━━━ EXERCISE INPUTS ━━━

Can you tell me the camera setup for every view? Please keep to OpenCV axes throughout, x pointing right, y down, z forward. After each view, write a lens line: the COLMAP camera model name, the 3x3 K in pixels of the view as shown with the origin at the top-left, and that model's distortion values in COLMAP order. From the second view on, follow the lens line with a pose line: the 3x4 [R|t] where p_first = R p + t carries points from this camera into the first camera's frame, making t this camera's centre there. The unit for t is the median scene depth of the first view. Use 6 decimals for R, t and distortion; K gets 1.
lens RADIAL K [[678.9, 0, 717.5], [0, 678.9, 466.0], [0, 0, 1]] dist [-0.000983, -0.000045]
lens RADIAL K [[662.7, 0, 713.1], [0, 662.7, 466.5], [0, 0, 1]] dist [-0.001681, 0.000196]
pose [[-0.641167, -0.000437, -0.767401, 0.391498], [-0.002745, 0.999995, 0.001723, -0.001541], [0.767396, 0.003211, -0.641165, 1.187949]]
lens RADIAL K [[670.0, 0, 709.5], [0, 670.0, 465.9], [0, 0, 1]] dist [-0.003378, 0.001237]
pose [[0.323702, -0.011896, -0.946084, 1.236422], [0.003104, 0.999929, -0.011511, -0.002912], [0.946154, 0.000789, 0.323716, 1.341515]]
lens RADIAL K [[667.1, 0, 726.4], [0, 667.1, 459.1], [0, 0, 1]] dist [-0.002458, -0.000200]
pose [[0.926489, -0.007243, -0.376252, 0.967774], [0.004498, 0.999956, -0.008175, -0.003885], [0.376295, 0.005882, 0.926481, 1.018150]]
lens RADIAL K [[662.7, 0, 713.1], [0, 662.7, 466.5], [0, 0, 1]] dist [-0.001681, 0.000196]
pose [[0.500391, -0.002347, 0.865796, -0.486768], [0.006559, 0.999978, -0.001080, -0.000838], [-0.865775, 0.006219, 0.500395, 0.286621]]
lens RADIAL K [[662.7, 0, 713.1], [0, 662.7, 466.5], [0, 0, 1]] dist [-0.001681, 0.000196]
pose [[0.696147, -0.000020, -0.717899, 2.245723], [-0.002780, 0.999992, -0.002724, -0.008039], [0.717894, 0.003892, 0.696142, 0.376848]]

━━━

** EXERCISE INSTRUCTIONS **
Rewrite all the entries, putting "decimal places" wherever "decimals" appears and leaving every other word unchanged.

** WORKED SOLUTION **
Can you tell me the camera setup for every view? Please keep to OpenCV axes throughout, x pointing right, y down, z forward. After each view, write a lens line: the COLMAP camera model name, the 3x3 K in pixels of the view as shown with the origin at the top-left, and that model's distortion values in COLMAP order. From the second view on, follow the lens line with a pose line: the 3x4 [R|t] where p_first = R p + t carries points from this camera into the first camera's frame, making t this camera's centre there. The unit for t is the median scene depth of the first view. Use 6 decimal places for R, t and distortion; K gets 1.
lens RADIAL K [[678.9, 0, 717.5], [0, 678.9, 466.0], [0, 0, 1]] dist [-0.000983, -0.000045]
lens RADIAL K [[662.7, 0, 713.1], [0, 662.7, 466.5], [0, 0, 1]] dist [-0.001681, 0.000196]
pose [[-0.641167, -0.000437, -0.767401, 0.391498], [-0.002745, 0.999995, 0.001723, -0.001541], [0.767396, 0.003211, -0.641165, 1.187949]]
lens RADIAL K [[670.0, 0, 709.5], [0, 670.0, 465.9], [0, 0, 1]] dist [-0.003378, 0.001237]
pose [[0.323702, -0.011896, -0.946084, 1.236422], [0.003104, 0.999929, -0.011511, -0.002912], [0.946154, 0.000789, 0.323716, 1.341515]]
lens RADIAL K [[667.1, 0, 726.4], [0, 667.1, 459.1], [0, 0, 1]] dist [-0.002458, -0.000200]
pose [[0.926489, -0.007243, -0.376252, 0.967774], [0.004498, 0.999956, -0.008175, -0.003885], [0.376295, 0.005882, 0.926481, 1.018150]]
lens RADIAL K [[662.7, 0, 713.1], [0, 662.7, 466.5], [0, 0, 1]] dist [-0.001681, 0.000196]
pose [[0.500391, -0.002347, 0.865796, -0.486768], [0.006559, 0.999978, -0.001080, -0.000838], [-0.865775, 0.006219, 0.500395, 0.286621]]
lens RADIAL K [[662.7, 0, 713.1], [0, 662.7, 466.5], [0, 0, 1]] dist [-0.001681, 0.000196]
pose [[0.696147, -0.000020, -0.717899, 2.245723], [-0.002780, 0.999992, -0.002724, -0.008039], [0.717894, 0.003892, 0.696142, 0.376848]]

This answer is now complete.